Text shown |
========
And second is is that it was a gratifying feeling to have, you know, found a bug in the kernel. We reported it, we got it upstreamed, and it's now part of, part of every VM that that cloud ships. So that's on the interesting side. On the challenging side, 1 of the surprises that I found and both Ashish and I have been building 59 systems all over our lives, so we are particularly passionate about how we test these systems because nobody gets to 5 nines just by wishing so. And we found that in the world of distributed systems, even though there are things like Jepsen tests available, even though every database has talked about their testing methodology.
The and there are some open source test frameworks available as well. There is absolutely nothing out there that will test your system to a level where you can feel very confident about code not being the single point of failure in it. So we had to develop our own test system that that can, you know, sequence things the way we want them sequenced, produce errors that we that the developers didn't anticipate and so on. And it says it's a love hate relationship with that system because it kind of it it is merciless. You make a small mistake. It will find it, and it will tell you about it. But it's also something that I would have expected that this industry over 30 years would have built something like this. And, I mean, in in defense of the industry, the thing that we have built is somewhat peculiar to our system, but it is still something that we think we can generalize at some point and and contribute that. But that's the that's on the challenging side. I I will stand by and say testing these systems, especially the ones with the kinds of guarantees we talk about, is incredibly difficult. It's still, like, more of an art than a science.
[01:00:05] Unknown:
Absolutely. And and as somebody who has worked in operations for a while now, 1 of my favorite jokes is that you can have as many nines as you want, but I get to pick where I put the decimal point. That's right. And so in terms of your personal experiences of building this business and working in this industry, what are some of the most interesting or unexpected or challenging lessons that you've learned in the process?
[01:00:28] Unknown:
Yeah. I think, I think we covered some of that just as part of the last question as well. But as an example, you're talking about the, you know, this this idea of ETL, how complex that world still is and people sort of moving more to ELT type systems. We found that integration is obviously the name of the game. Very early on, Abhishek and I talked about, like, how we don't want to be in the connectors business because, you know, but, you know, we're a data platform. When we get deployed into an enterprise, we have to be able to integrate. So I think, what we were pleasantly surprised by, though, was that these integrations on top of Grainite essentially also see a factor of 10 reduction, right, in the amount of effort that it takes to write these integrations. Right? Simply because the Greenlight platform itself, if you can run it directly on the Greenlight platform, it essentially makes the entire job of writing that connector, managing it, operating it becomes so much simpler. So we actually added this capability on Greenite called tasks, which is essentially this framework that allows you to write, as many of these connectors on top of on top of Greenite and just make it really, really easy. And so I think, you know, I think that was that was definitely very, very valuable.
And now we see pretty much every customer deployment that we go into needs it.
========
Listed records |
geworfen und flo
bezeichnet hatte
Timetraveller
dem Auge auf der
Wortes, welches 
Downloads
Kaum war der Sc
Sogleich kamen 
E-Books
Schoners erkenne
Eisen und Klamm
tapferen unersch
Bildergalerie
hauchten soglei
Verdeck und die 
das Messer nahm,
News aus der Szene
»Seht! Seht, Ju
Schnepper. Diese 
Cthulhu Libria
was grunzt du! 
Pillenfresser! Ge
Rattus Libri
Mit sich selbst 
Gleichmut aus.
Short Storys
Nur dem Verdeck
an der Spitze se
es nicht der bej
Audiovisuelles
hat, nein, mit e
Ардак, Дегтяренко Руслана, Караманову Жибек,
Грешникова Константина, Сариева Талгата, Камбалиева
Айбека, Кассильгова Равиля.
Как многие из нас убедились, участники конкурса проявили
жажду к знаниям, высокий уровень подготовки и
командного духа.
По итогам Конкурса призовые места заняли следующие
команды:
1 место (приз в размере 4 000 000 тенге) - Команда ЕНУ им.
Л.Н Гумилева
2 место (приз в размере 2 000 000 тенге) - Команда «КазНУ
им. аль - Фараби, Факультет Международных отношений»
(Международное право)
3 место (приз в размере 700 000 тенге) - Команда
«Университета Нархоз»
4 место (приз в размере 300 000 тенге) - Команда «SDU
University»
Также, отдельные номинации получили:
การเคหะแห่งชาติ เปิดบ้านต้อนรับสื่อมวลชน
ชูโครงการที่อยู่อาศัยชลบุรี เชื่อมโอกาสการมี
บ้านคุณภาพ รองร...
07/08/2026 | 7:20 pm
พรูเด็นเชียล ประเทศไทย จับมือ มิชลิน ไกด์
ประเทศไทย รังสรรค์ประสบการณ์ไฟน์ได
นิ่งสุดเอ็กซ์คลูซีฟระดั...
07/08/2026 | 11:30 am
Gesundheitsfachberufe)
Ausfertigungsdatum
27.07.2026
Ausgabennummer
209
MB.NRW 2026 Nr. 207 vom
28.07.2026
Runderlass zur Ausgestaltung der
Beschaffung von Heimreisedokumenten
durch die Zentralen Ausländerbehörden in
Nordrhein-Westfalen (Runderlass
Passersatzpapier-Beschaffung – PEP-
========
Task instructions |
A – In the interview transcript, what does the interviewer call one of their favorite jokes?
B – Translate this sentence from the interview transcript into Spanish: "And now we see pretty much every customer deployment that we go into needs it."
C – Extend the interview transcript by writing what comes next after its final line.

Exercise answers |
A – That you can have as many nines as you want, but the interviewer gets to pick where the decimal point goes.

B – Y ahora vemos que prácticamente todas las implementaciones en clientes a las que llegamos lo necesitan.

C –
[01:01:49] Unknown:
And that also brings up another question that we haven't touched on yet is, the aspect of building and visualizing the topologies of these applications that are running across the streaming data because, you do need to be able to understand what are the interdependencies, how do I manage some of the kind of guarantees between these different stages? And, what is if there are any elements of what you're building at Grainite to help with that problem as well? Yeah. Exactly. That's at the heart of the application. So
[01:02:17] Unknown:
Greenite has this concept of applications, and a Greenite cluster can run many applications. Right? And if you notice in streaming systems, there are no applications. You have DAGs that are part of the application. Right? You have multiple DAGs that might be running as part of the application, and there are different components being used. In a Greenlight application, you're able to describe how data flows between the different like, where like, what triggers an user code to process an event. User code can call other user code and so on. Right? So I think there's a there is an establishment of relationship there. And because Grainite is sitting at the heart of it orchestrating the movement of these messages and data flows, it is actually able to give you a view into how data is moving within your application.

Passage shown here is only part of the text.